## INSTRUCTIONS FOR THE TASK
Search term "zero": copy each line of the records that contains it.

## RECORDS FOR THE TASK
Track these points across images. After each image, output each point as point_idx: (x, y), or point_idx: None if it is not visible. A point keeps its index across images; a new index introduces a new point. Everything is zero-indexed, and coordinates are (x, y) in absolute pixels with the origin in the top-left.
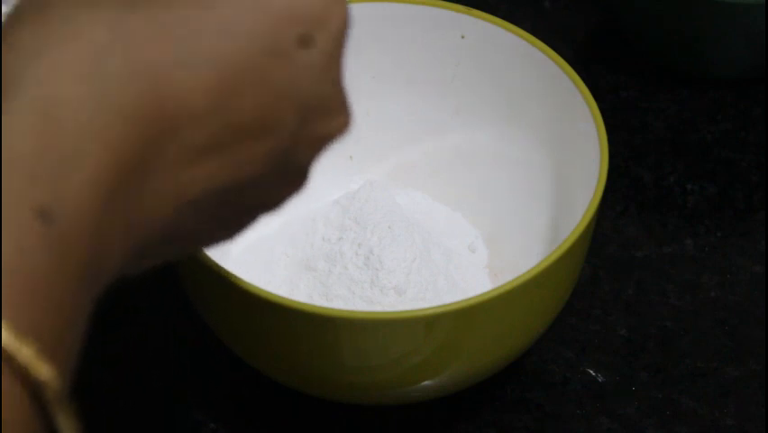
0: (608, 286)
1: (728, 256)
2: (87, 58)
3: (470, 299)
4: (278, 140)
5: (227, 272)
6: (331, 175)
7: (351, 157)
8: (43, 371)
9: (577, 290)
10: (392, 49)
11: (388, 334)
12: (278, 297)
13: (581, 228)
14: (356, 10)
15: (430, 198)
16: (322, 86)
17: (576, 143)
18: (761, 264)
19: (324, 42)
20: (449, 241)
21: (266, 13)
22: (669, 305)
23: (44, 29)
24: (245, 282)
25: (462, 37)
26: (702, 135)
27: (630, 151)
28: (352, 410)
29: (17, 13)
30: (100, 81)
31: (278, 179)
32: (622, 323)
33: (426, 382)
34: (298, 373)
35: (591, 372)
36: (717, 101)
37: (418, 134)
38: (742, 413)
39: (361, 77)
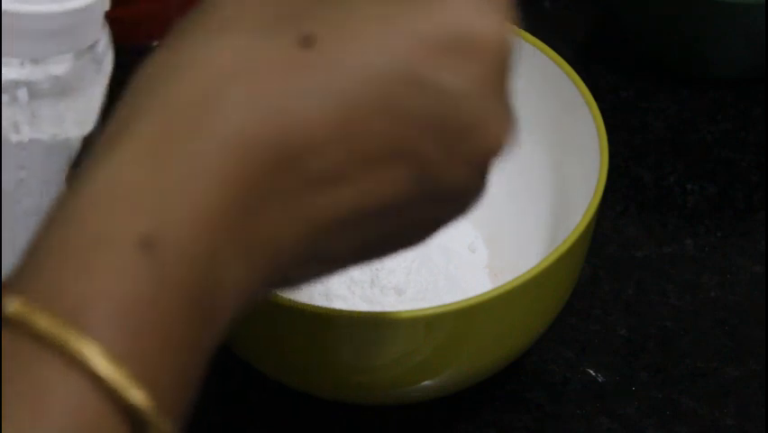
0: (608, 286)
1: (728, 256)
2: (209, 86)
3: (470, 299)
4: (413, 166)
5: None
6: None
7: None
8: (138, 396)
9: (577, 290)
10: None
11: (388, 334)
12: (279, 297)
13: (581, 228)
14: None
15: None
16: (467, 110)
17: (576, 143)
18: (761, 264)
19: (472, 67)
20: (449, 241)
21: (409, 39)
22: (669, 305)
23: (175, 56)
24: None
25: None
26: (702, 135)
27: (630, 151)
28: (352, 410)
29: (165, 40)
30: (217, 111)
31: (431, 202)
32: (622, 323)
33: (426, 382)
34: (299, 373)
35: (591, 372)
36: (717, 101)
37: None
38: (742, 413)
39: None
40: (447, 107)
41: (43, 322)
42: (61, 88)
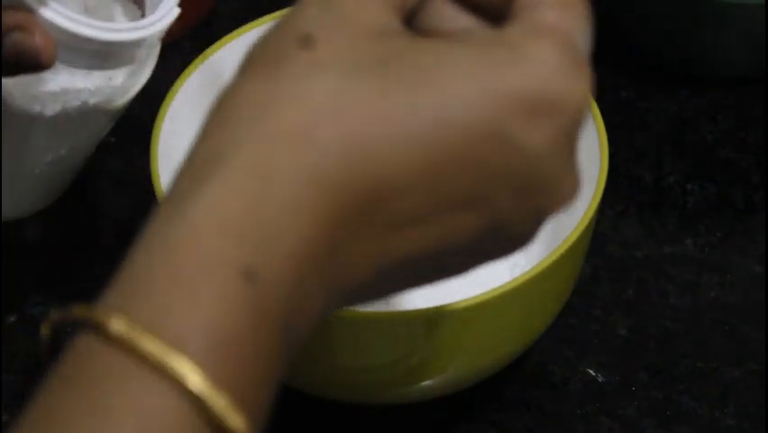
0: (608, 286)
1: (728, 256)
2: (304, 124)
3: (469, 299)
4: (487, 214)
5: None
6: None
7: None
8: (237, 422)
9: (577, 290)
10: None
11: (388, 334)
12: None
13: (581, 228)
14: None
15: None
16: (545, 168)
17: None
18: (761, 264)
19: (553, 128)
20: None
21: (494, 97)
22: (669, 305)
23: (274, 87)
24: None
25: None
26: (702, 135)
27: (630, 151)
28: (352, 410)
29: (251, 60)
30: (312, 150)
31: (487, 246)
32: (622, 323)
33: (426, 382)
34: (299, 373)
35: (591, 372)
36: (717, 101)
37: None
38: (742, 413)
39: None
40: (528, 165)
41: (149, 345)
42: (117, 90)
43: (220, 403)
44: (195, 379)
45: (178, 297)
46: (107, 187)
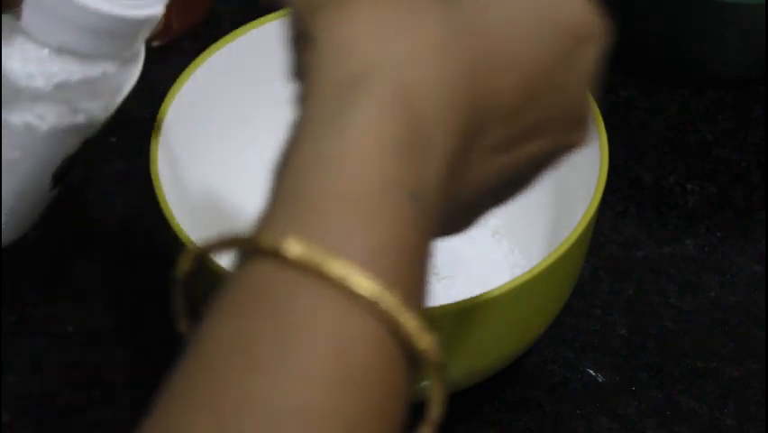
0: (608, 286)
1: (728, 256)
2: (434, 48)
3: (470, 299)
4: (545, 144)
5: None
6: None
7: None
8: (426, 342)
9: (577, 290)
10: None
11: None
12: None
13: (581, 228)
14: None
15: None
16: (582, 95)
17: None
18: (761, 264)
19: (593, 55)
20: (450, 240)
21: (559, 26)
22: (669, 305)
23: (393, 15)
24: None
25: None
26: (702, 135)
27: (630, 151)
28: None
29: None
30: (446, 73)
31: (540, 168)
32: (622, 323)
33: (426, 382)
34: None
35: (591, 372)
36: (717, 101)
37: None
38: (742, 413)
39: None
40: (575, 89)
41: (337, 267)
42: (101, 90)
43: (411, 324)
44: (389, 300)
45: (356, 218)
46: (107, 187)
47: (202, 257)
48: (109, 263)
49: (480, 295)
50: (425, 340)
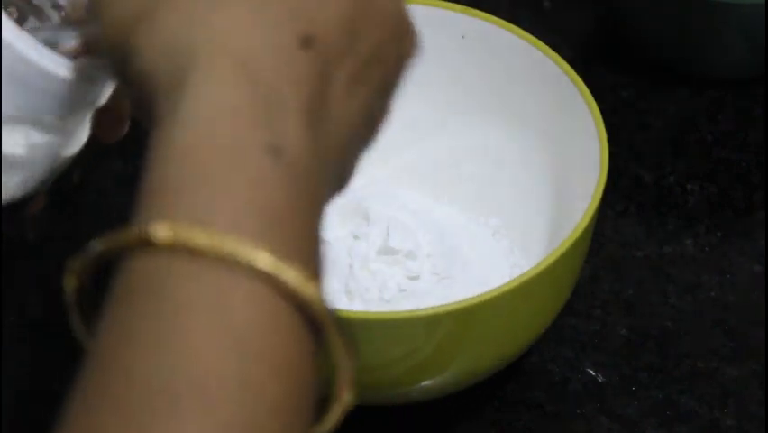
0: (608, 286)
1: (728, 256)
2: (255, 8)
3: (469, 299)
4: (390, 64)
5: None
6: None
7: None
8: (311, 290)
9: (577, 290)
10: None
11: (388, 334)
12: None
13: (581, 228)
14: None
15: (430, 199)
16: (398, 7)
17: (576, 143)
18: (761, 264)
19: None
20: (451, 240)
21: None
22: (669, 305)
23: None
24: None
25: (462, 37)
26: (702, 135)
27: (630, 151)
28: (353, 410)
29: None
30: (273, 29)
31: (388, 97)
32: (622, 323)
33: (426, 382)
34: None
35: (591, 372)
36: (717, 101)
37: (418, 135)
38: (742, 413)
39: None
40: (398, 8)
41: (204, 238)
42: (31, 161)
43: (292, 276)
44: (264, 257)
45: (215, 187)
46: (107, 187)
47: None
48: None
49: (480, 295)
50: (309, 289)
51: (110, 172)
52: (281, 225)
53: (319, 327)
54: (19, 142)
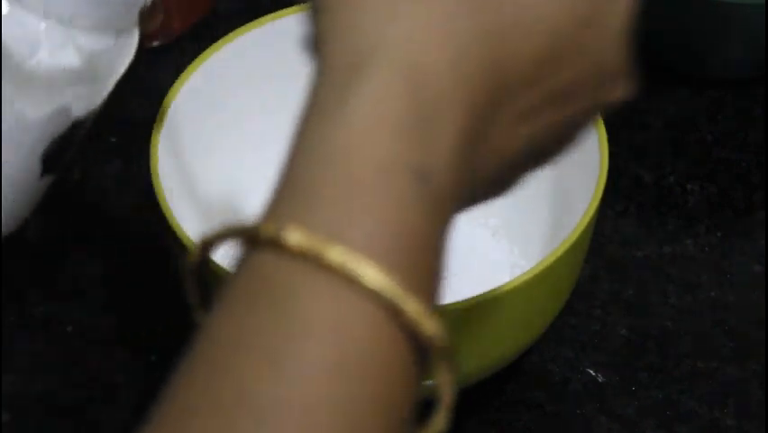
0: (608, 286)
1: (728, 256)
2: (441, 21)
3: (469, 299)
4: (579, 105)
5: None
6: None
7: None
8: (431, 327)
9: (577, 290)
10: None
11: None
12: None
13: (581, 228)
14: None
15: None
16: (618, 53)
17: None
18: (761, 264)
19: (621, 8)
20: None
21: None
22: (669, 305)
23: None
24: None
25: None
26: (702, 135)
27: (630, 151)
28: None
29: None
30: (454, 46)
31: (570, 134)
32: (622, 323)
33: (426, 382)
34: None
35: (591, 372)
36: (717, 101)
37: None
38: (742, 413)
39: None
40: (609, 49)
41: (336, 254)
42: (93, 71)
43: (414, 309)
44: (389, 285)
45: (357, 203)
46: (107, 187)
47: (208, 247)
48: (109, 263)
49: (481, 295)
50: (429, 325)
51: (110, 172)
52: (412, 254)
53: (430, 361)
54: (75, 52)
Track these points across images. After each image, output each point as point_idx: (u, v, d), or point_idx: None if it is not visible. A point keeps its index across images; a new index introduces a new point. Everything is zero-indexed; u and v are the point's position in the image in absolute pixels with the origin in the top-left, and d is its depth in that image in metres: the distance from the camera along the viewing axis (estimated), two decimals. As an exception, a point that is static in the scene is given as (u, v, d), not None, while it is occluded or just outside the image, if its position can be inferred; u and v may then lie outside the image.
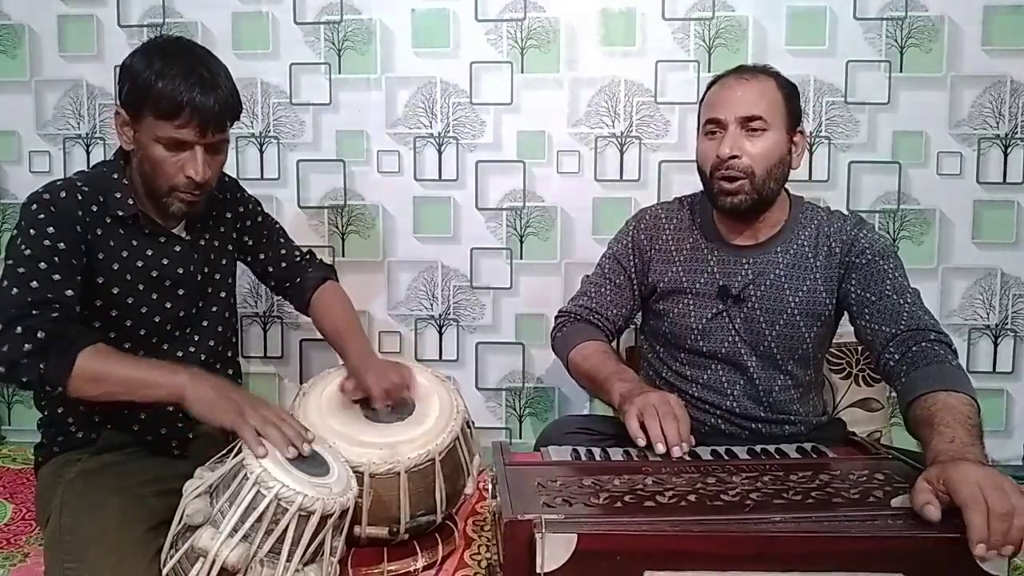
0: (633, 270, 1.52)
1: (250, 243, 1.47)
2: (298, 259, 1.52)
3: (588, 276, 1.61)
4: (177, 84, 1.17)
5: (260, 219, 1.49)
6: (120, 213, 1.24)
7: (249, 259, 1.49)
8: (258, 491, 1.00)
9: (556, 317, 1.59)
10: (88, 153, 2.02)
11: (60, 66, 2.00)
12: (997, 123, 1.88)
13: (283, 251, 1.51)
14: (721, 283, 1.43)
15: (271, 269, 1.50)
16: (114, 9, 1.97)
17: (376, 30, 1.95)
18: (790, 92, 1.39)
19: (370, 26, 1.95)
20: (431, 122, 1.96)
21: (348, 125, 1.98)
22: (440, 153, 1.97)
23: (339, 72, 1.96)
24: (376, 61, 1.95)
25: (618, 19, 1.91)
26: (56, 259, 1.16)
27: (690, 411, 1.28)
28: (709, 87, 1.43)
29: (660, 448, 1.19)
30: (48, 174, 2.01)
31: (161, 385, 1.12)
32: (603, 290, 1.53)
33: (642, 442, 1.20)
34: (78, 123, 2.02)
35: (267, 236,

## WRITTEN SOLUTION
Track these points across images. After each image, output each point as point_idx: (x, y), or point_idx: None if it is not visible. A point keeps its index across images; a new index introduces a new point. Everything is zero-indexed, and coordinates are (x, y) in absolute pixels with the origin in the top-left.
Track these points across images. After each image, output each point as point_idx: (u, v, d), or point_idx: None if it is not visible. A point keeps its index across images; a new index introduces a new point. Everything is zero-indexed; u and v are the point's position in the image in absolute pixels with the origin in the top-left, and d is its depth in that image in metres: the distance from the camera along the viewing axis (estimated), two decimals. As an exception, a point that is static in the scene is given as (u, v, d), not None, while it is occluded or just outside the image, if its position can be inferred; u and v may then lie outside the image.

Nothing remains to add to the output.